▸ SELECTED PASSAGE
A Typesafety Comparison of SQL Access APIs

SQL is a very expressive and distinct language. It is one of the few declarative languages which are used by a broad audience in everyday work. As a declarative language, SQL allows to specify what we’re expecting as output, not how this output should be produced. As a side-effect of this, ad-hoc record data types are created by every statement. An example:

-- A (id: integer, title: varchar) type is created
SELECT id, title
FROM book;

The above statement generates a cursor whose records have a well-defined record type with these properties:

  • The degree of the record is 2
  • The column names are id and title
  • The column types are integer and varchar
  • The column id can be accessed at index 1. The column title can be accessed at index 2

In other words, SQL records combine features from records (access by name) and tuples (access by index). They can be seen like typesafe associative “map-arrays”, where map keys are formally bound to array indexes and their associated key/index type.

Another, more complex example shows how these ad-hoc record types can be reused within a SQL statement!

-- A (c: bigint) type is created
SELECT count(*) c
FROM book

-- A (..: integer, ..: integer) type is created and compared with...
WHERE (author_id, language_id) IN (

  -- ... another, compatible (..: integer, ..: integer) type
  SELECT a.id, a.language_id
  FROM author a
)

This query counts books written by authors in their native language.

In the above example, the projected record type is a bit simpler. It contains only one column. The interesting part is the row value expression IN comparison predicate, which compares two compatible (integer, integer) types. In SQL, you can typesafely create ad-hoc record types and immediately compare them with other ad-hoc record types. In these comparisons, column names are not important, but column indexes (and associated column types) are.

Comparing various SQL access APIs

The previous examples show how SQL allows for the formal declaration of record types including record degree, column names, column indexes, column types. While SQL is very expressive in that matter, many client languages accessing SQL are less expressive. When comparing expressiveness and typesafety, two features should be taken into consideration:

  1. Are the records produced into the client language typesafe?
  2. Are the SQL statements produced from the client language typesafe and syntax-safe?

Let’s have a look at various accessing techniques, and how expressive they are in terms of the above typesafety requirements:

JDBC: Least typesafety

JDBC offers the least expressiveness and typesafety. This isn’t surprising, as JDBC is a very low-level API. It offers:

  1. No typesafety whatsoever when accessing result records.

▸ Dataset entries
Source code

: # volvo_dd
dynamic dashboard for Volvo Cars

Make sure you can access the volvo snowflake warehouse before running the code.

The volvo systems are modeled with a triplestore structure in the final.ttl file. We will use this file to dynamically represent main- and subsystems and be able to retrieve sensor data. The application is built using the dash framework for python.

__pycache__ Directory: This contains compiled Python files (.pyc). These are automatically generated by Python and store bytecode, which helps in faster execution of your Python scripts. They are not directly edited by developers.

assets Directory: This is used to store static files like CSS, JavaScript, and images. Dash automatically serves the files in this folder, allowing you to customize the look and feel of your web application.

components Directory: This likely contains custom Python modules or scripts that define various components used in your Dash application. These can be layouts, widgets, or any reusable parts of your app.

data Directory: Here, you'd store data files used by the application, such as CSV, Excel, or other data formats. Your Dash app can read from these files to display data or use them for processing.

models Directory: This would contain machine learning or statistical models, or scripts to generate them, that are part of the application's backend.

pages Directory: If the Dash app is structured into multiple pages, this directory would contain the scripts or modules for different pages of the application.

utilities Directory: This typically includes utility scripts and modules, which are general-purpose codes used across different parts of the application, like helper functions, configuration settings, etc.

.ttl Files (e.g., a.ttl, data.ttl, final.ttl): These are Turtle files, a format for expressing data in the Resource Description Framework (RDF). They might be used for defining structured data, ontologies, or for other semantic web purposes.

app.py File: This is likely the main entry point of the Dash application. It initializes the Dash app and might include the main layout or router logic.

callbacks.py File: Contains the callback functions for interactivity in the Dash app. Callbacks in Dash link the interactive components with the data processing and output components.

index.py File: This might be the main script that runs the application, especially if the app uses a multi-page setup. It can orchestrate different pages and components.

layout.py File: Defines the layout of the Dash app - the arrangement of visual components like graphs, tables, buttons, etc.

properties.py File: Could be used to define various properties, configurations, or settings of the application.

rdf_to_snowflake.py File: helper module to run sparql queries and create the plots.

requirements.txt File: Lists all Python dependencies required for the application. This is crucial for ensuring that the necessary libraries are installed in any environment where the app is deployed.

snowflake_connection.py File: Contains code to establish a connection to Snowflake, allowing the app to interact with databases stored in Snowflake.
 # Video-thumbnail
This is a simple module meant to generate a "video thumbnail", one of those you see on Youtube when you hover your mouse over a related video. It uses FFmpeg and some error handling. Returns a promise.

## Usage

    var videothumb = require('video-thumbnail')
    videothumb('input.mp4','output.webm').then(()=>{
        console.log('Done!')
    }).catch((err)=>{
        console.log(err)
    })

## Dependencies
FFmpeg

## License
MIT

▸ WHAT TO DO
1 – Duplicate the passage on SQL typesafety from "2. Are the SQL" up to and including "accessing result records.".
2 – In the passage on SQL typesafety, which API is said to offer the least expressiveness and typesafety?
3 – Resume the passage on SQL typesafety, starting after its final line.

▸ ANSWERS BY ITEM NUMBER
1 –
2. Are the SQL statements produced from the client language typesafe and syntax-safe?

Let’s have a look at various accessing techniques, and how expressive they are in terms of the above typesafety requirements:

JDBC: Least typesafety

JDBC offers the least expressiveness and typesafety. This isn’t surprising, as JDBC is a very low-level API. It offers:

  1. No typesafety whatsoever when accessing result records.

2 – JDBC

3 –
  2. No typesafety or syntax-safety whatsoever when producing SQL statements.

Here is an example:

PreparedStatement stmt = null;
ResultSet rs = null;

try {

  // SQL statements are just strings. Constructing them is not
  // typesafe or syntax-safe
  stmt = connection.prepareStatement(
    "SELECT id, title FROM book WHERE id = ?");

  // Bind values are set by index. There is no typesafety or
  // "index safety"
  stmt.setInt(1, 15);

  rs = stmt.executeQuery();
  while (rs.next()) {

    // There is no typesafety or "index safety" when accessing
    // result record values
    System.out.println(
      "ID: " + rs.getInt(1) + ", TITLE: " + rs.getString(2));
  }
}
finally {
  closeSafely(stmt, rs);
}

Now, this wasn’t surprising. JDBC makes up for the lack of typesafety by being absolutely general. It is possible to implement a JDBC driver for any type of relational database, no matter what kinds of SQL and JDBC features they really support.

JPA: Some typesafety

JPA has implemented quite a bit of typesafety mostly on top of JPQL, but also slightly on top of SQL. With JPA, you can have:

  1. Some typesafety when accessing records.
  2. Some typesafety and syntax-safety when producing JPQL statements through the CriteriaQuery API (not SQL statements).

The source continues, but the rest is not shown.